Suite à notre causerie de l'autre jour à propos de "Bouddha", il convient de nous entendre sur ce que nous appelons "bodhisattva", puisque, par définition, il faut devenir bodhisattva pour pouvoir devenir Bouddha.
La définition est simple :
Tout être qui réalise bodhicitta devient simultanément un bodhisattva.
Simple, simple. C'est vite dit.
C'est quoi, "bodhicitta" ?
Bodhicitta, ou encore "esprit d'Eveil" (variante : "pensée d'Eveil", etc.) :
aspiration désormais spontanée (cad ne nécessitant plus d'effort) à obtenir l'état de Bouddha pour accomplir le bien de tous les êtres - autrui et soi-même.
Bodhicitta est un état d'esprit éminemment altruiste, qui naît de qualités préalablement développées : grande compassion (cad compassion portant sur tous les êtres, ennemis y compris) et grand amour (même remarque) , eux-mêmes fondés sur une complète équanimité, et en-deçà sur le renoncement au samsara.

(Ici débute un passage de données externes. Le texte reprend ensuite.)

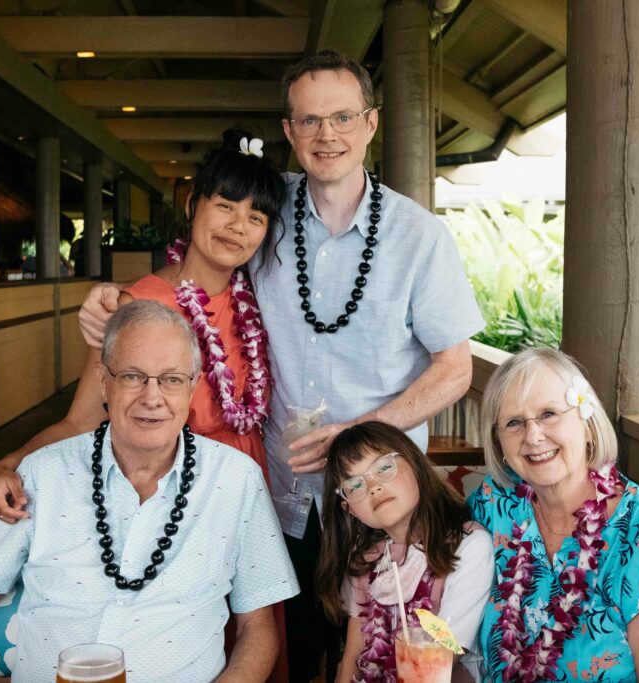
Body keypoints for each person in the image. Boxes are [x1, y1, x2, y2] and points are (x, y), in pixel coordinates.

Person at [73, 50, 485, 679]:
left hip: (379, 502)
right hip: (276, 495)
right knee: (275, 651)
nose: (328, 136)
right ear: (289, 132)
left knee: (383, 660)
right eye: (311, 121)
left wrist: (359, 435)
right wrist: (117, 299)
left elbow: (455, 369)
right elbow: (198, 264)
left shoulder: (419, 235)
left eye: (343, 118)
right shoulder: (263, 211)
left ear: (371, 124)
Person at [0, 128, 291, 681]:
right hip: (168, 503)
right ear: (194, 204)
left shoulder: (256, 297)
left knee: (252, 640)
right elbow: (81, 419)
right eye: (224, 206)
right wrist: (9, 463)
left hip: (238, 498)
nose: (237, 227)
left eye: (256, 217)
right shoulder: (141, 304)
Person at [0, 300, 299, 683]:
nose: (153, 398)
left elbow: (258, 629)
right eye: (133, 376)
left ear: (191, 386)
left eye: (170, 379)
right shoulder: (43, 472)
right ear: (103, 381)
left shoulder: (236, 479)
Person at [468, 348, 639, 681]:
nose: (533, 435)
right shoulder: (496, 504)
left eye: (549, 414)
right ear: (498, 441)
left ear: (587, 423)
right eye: (514, 422)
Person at [316, 421, 493, 682]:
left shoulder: (469, 546)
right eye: (355, 485)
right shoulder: (365, 560)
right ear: (350, 509)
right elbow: (353, 657)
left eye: (384, 467)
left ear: (415, 463)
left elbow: (442, 655)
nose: (373, 487)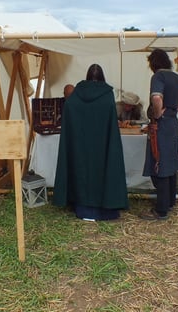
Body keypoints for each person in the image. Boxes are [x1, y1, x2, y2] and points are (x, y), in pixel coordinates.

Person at [53, 64, 129, 220]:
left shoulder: (76, 94)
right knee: (103, 171)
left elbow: (69, 107)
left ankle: (82, 207)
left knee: (81, 171)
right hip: (102, 146)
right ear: (102, 77)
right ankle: (105, 206)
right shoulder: (107, 95)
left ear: (87, 77)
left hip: (80, 145)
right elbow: (111, 118)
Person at [141, 48, 178, 221]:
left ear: (153, 63)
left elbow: (156, 98)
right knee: (169, 164)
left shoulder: (158, 76)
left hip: (161, 126)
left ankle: (161, 210)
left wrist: (158, 114)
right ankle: (169, 202)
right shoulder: (175, 77)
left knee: (159, 164)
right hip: (172, 125)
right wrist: (173, 110)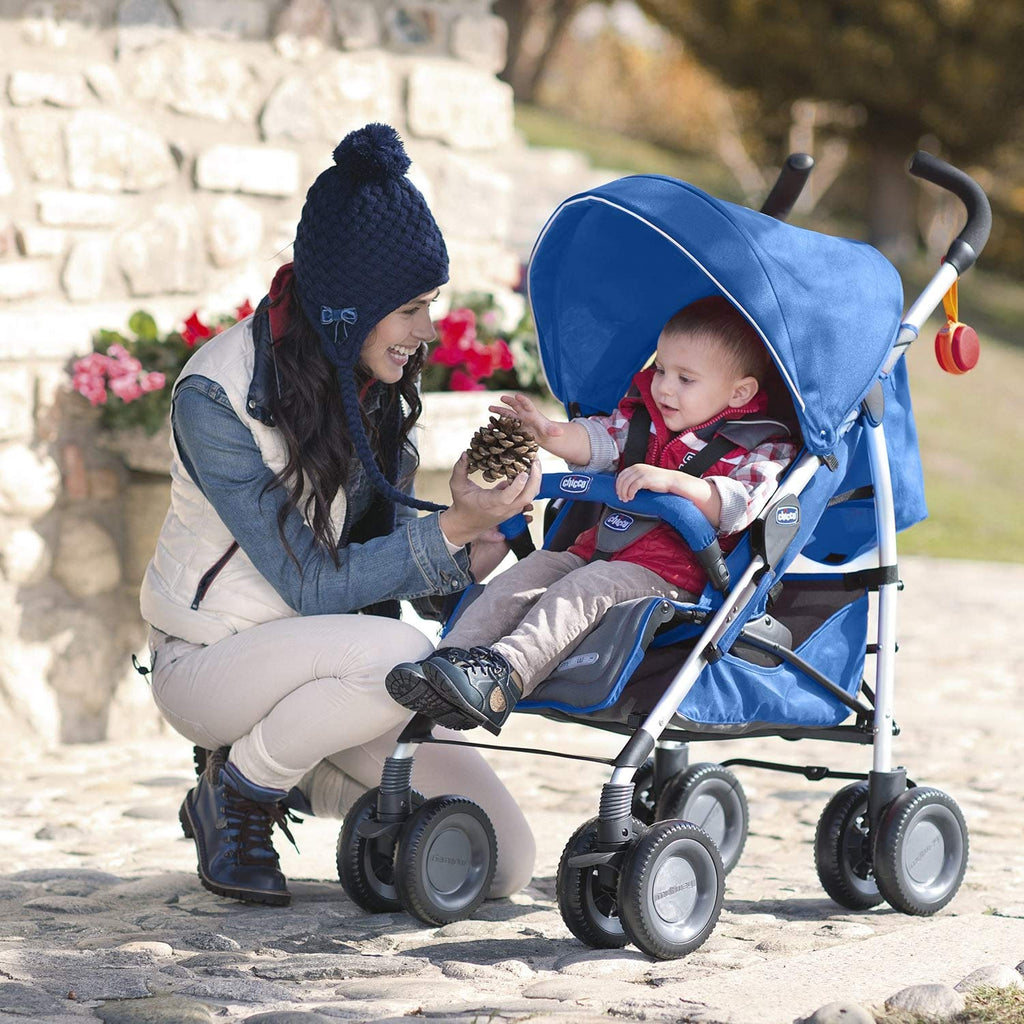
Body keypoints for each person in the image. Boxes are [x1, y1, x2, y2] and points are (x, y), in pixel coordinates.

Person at [139, 123, 541, 907]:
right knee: (395, 650)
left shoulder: (373, 389)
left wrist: (473, 544)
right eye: (412, 309)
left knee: (496, 859)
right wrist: (448, 528)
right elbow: (311, 585)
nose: (427, 331)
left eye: (431, 306)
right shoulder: (217, 392)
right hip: (212, 662)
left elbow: (385, 554)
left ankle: (264, 779)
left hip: (335, 673)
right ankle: (242, 795)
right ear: (349, 310)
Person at [386, 295, 798, 735]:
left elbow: (740, 505)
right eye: (660, 369)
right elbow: (597, 441)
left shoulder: (760, 444)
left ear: (740, 392)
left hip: (676, 576)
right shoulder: (643, 419)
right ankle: (447, 663)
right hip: (599, 552)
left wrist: (674, 482)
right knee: (529, 572)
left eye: (686, 379)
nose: (664, 387)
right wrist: (549, 433)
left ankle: (505, 673)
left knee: (586, 588)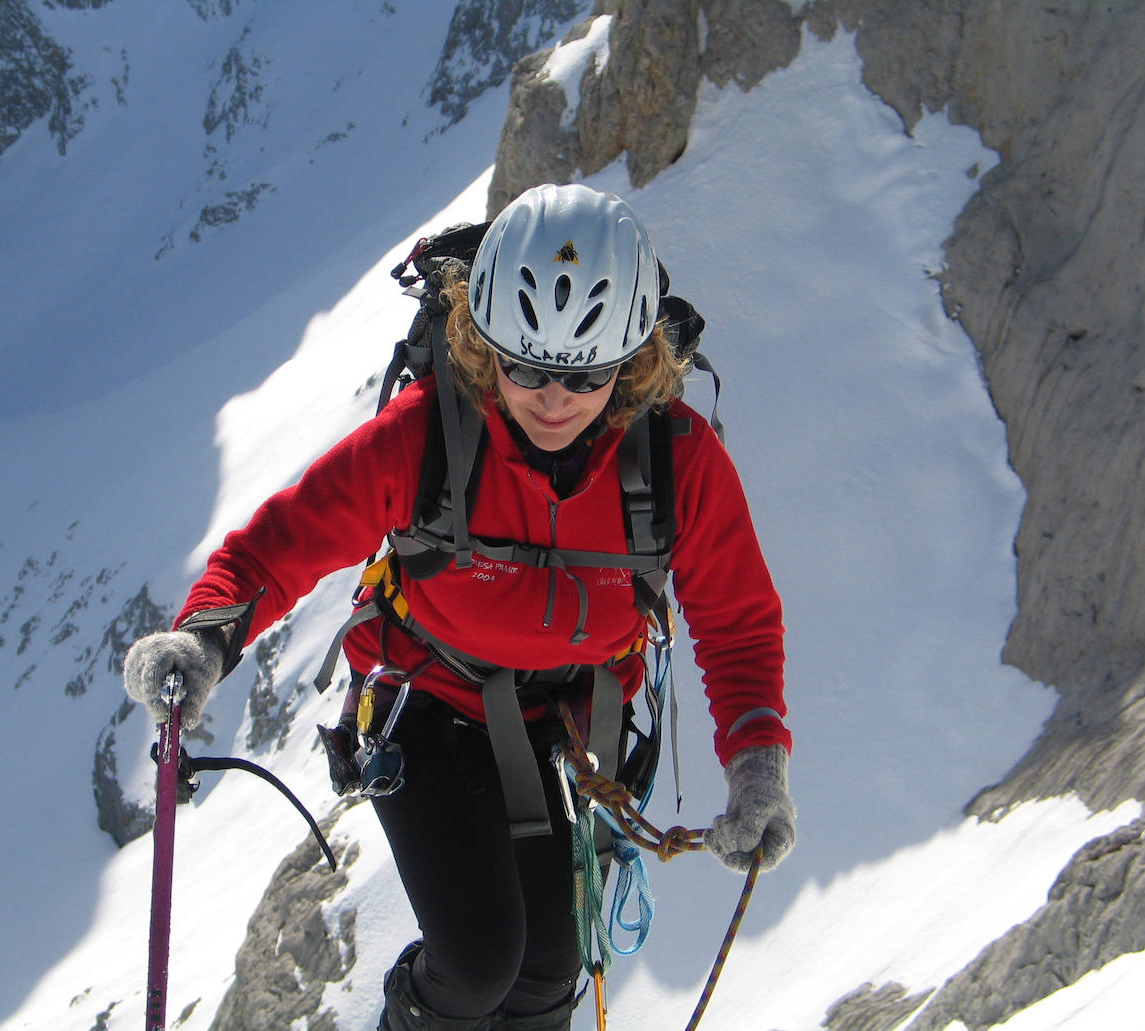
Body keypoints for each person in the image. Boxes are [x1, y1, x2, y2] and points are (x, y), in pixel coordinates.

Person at [123, 183, 794, 1031]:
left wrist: (757, 763)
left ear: (631, 361)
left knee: (550, 973)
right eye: (524, 368)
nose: (552, 401)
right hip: (423, 696)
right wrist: (206, 637)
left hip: (558, 721)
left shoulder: (676, 463)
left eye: (583, 376)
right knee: (479, 961)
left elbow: (736, 621)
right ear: (483, 347)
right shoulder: (430, 436)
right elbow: (279, 544)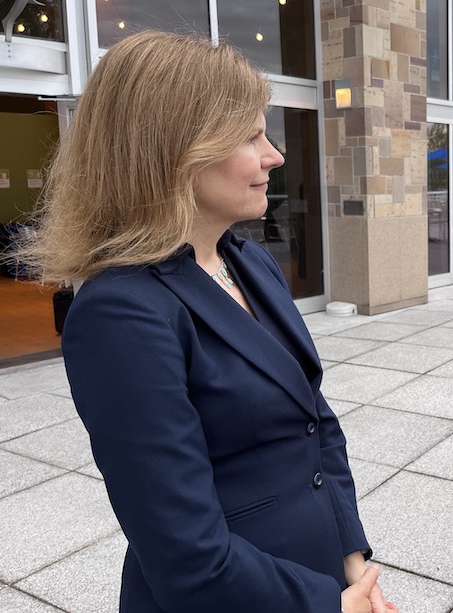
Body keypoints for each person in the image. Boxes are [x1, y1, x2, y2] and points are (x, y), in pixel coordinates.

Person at [18, 31, 397, 613]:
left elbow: (317, 422)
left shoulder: (249, 261)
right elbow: (184, 554)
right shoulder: (121, 311)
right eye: (249, 136)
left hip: (321, 573)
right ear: (173, 152)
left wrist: (351, 560)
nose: (275, 155)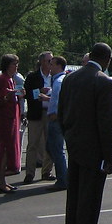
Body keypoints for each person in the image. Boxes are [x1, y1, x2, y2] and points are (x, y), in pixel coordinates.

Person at [59, 42, 112, 224]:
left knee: (73, 198)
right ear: (108, 60)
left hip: (74, 145)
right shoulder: (103, 82)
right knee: (89, 201)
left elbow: (62, 112)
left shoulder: (70, 79)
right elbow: (105, 124)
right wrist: (109, 158)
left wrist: (69, 137)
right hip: (94, 150)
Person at [23, 51, 55, 184]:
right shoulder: (33, 76)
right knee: (33, 144)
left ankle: (46, 172)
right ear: (42, 62)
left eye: (52, 61)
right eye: (48, 61)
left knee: (50, 143)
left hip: (50, 113)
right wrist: (39, 92)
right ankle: (29, 173)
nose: (50, 64)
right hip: (36, 113)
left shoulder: (55, 77)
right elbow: (26, 93)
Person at [0, 54, 23, 193]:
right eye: (13, 64)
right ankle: (0, 181)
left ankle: (3, 180)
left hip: (12, 117)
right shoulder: (3, 80)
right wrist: (7, 97)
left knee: (9, 147)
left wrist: (19, 95)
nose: (16, 66)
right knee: (4, 148)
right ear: (7, 65)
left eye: (17, 64)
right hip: (5, 119)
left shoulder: (10, 79)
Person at [44, 55, 69, 190]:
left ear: (59, 66)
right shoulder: (58, 81)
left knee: (56, 149)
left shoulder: (59, 81)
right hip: (56, 119)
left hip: (56, 120)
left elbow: (61, 101)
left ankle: (63, 180)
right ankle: (64, 175)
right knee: (51, 148)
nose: (50, 67)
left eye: (52, 64)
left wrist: (56, 115)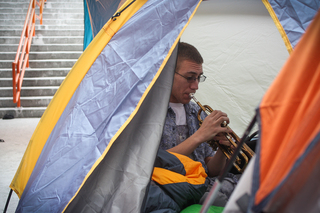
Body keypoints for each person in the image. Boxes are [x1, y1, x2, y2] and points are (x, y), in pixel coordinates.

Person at [159, 42, 239, 205]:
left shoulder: (196, 112)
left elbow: (210, 170)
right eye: (190, 78)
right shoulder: (151, 114)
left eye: (198, 78)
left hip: (206, 185)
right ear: (168, 73)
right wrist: (200, 136)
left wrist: (223, 149)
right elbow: (157, 163)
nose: (195, 86)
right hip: (174, 190)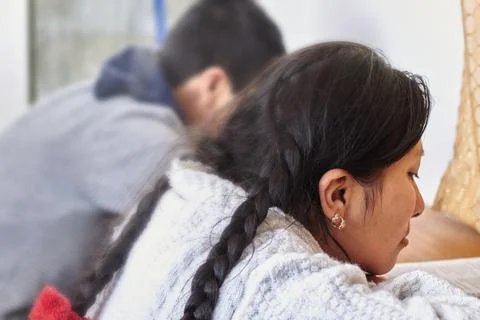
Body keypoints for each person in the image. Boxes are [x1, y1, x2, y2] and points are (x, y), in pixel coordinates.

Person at [48, 41, 479, 319]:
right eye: (412, 174)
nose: (420, 204)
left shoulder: (191, 197)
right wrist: (410, 287)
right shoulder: (283, 289)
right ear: (339, 195)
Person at [0, 0, 285, 319]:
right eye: (247, 108)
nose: (248, 127)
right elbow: (211, 226)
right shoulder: (136, 131)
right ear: (214, 84)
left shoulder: (105, 96)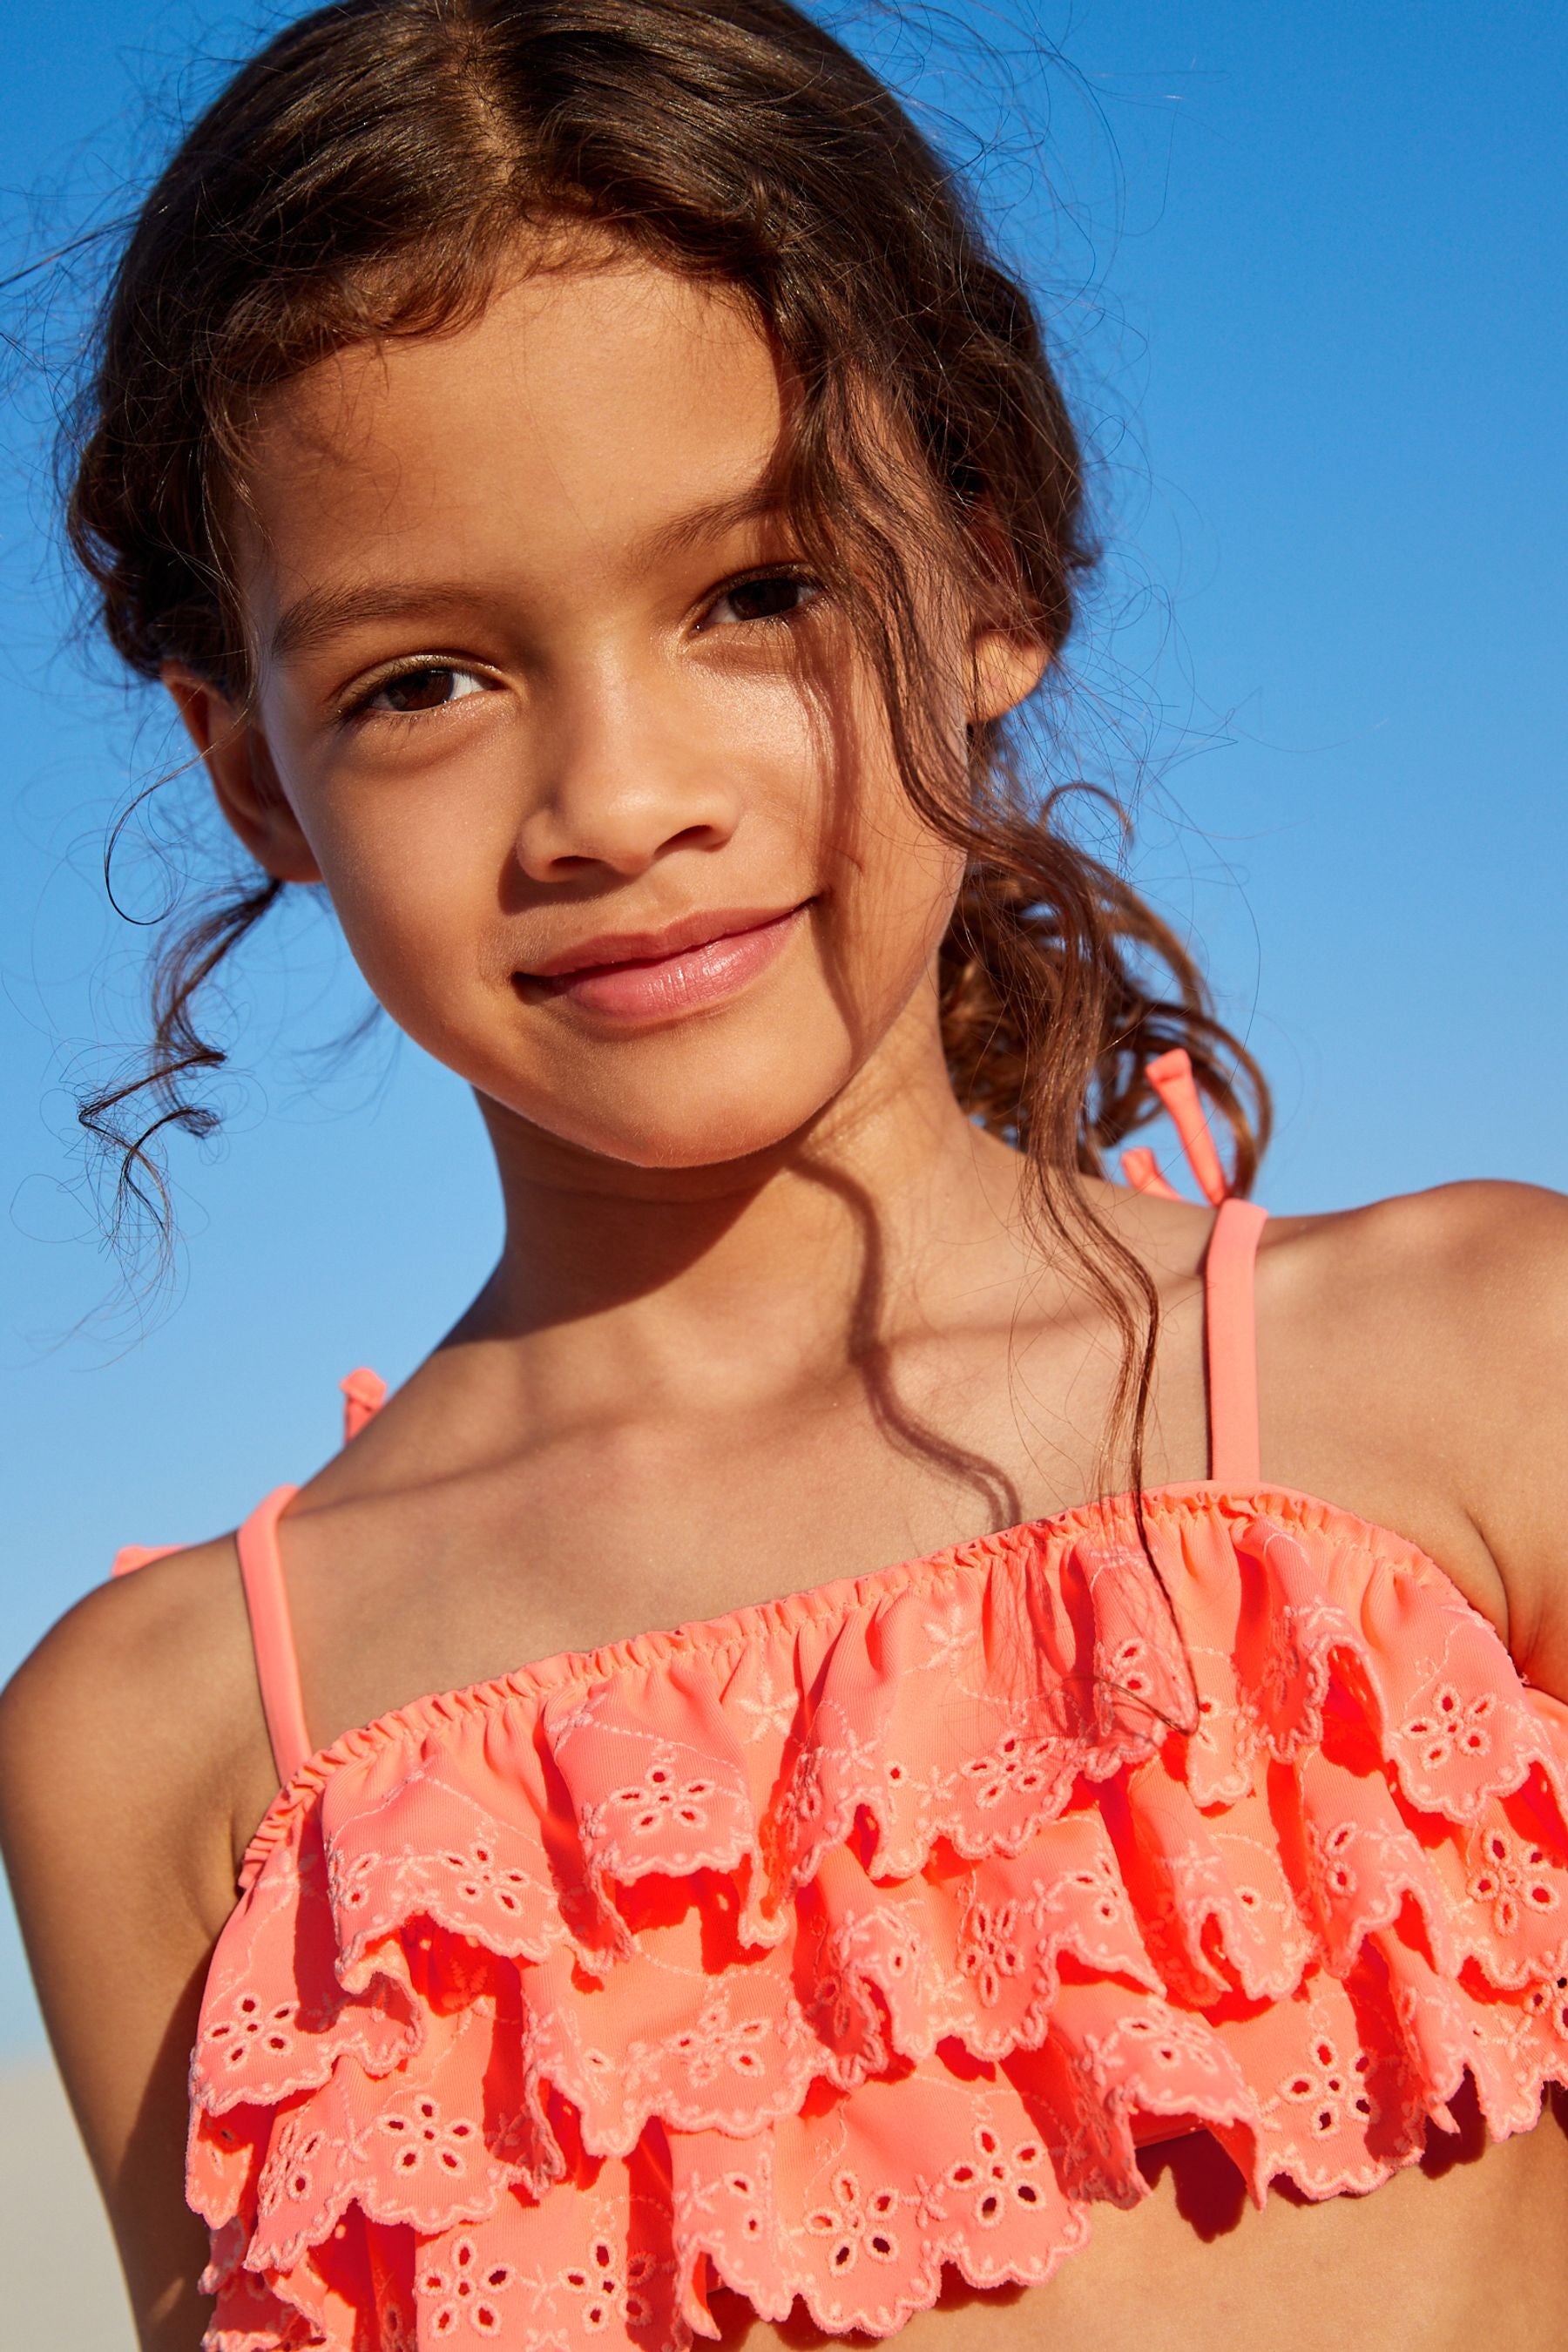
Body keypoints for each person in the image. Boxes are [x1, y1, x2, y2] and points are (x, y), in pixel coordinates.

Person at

Bodhicitta implique entre autres d'avoir neutralisé (pas encore détruit, mais déjà mis en veilleuse) rang gces 'dzin : l'"autochérissement", ou si vous préférez "l'egocentrisme", la tendance naturelle à tous les êtres ordinaires du samsara d'avant tout se chérir eux-mêmes, et donc de s'accorder la première place et de se considérer comme plus importants que n'importe qui d'autre.
Au sens propre du terme, un bodhisattva est donc un personnage altruiste, accordant désormais la préséance à autrui.
Le terme admet aussi un sens élargi, fréquemment utilisé dans les traités indiens de grands maîtres tels qu'Asanga et dans les lignées répandues dans la sphère bouddhiste d'influence chinoise (Corée, Japon, Vietnam, etc. Mais pas le Tibet, qui a reçu le bouddhisme directement de l'Inde, et non de la Chine).
Outre les bodhisattva patentés, le terme s'étend ici à ceux qui aspirent à devenir bodhisattva, et prononcent le voeu, ou encore les voeux, de bodhisattva, avant même d'avoir réalisé bodhicitta, ce pour y parvenir le plus vite possible.
Un trait majeur, pour ne pas dire LE trait caractéristique, de bodhicitta, est ainsi de prendre à coeur le sort de tous les êtres, y compris et surtout les "pires", car ce sont eux, après tout, qui sont le plus dignes de compassion et d'amour.
Par conséquent, la faute la plus grave dans le mahayana consiste à rejeter ne serait-ce qu'un seul être. Ca revient à rejeter l'esprit d'Eveil.
C'est l'une des deux fautes qui brisent instantanément les voeux de bodhisattva.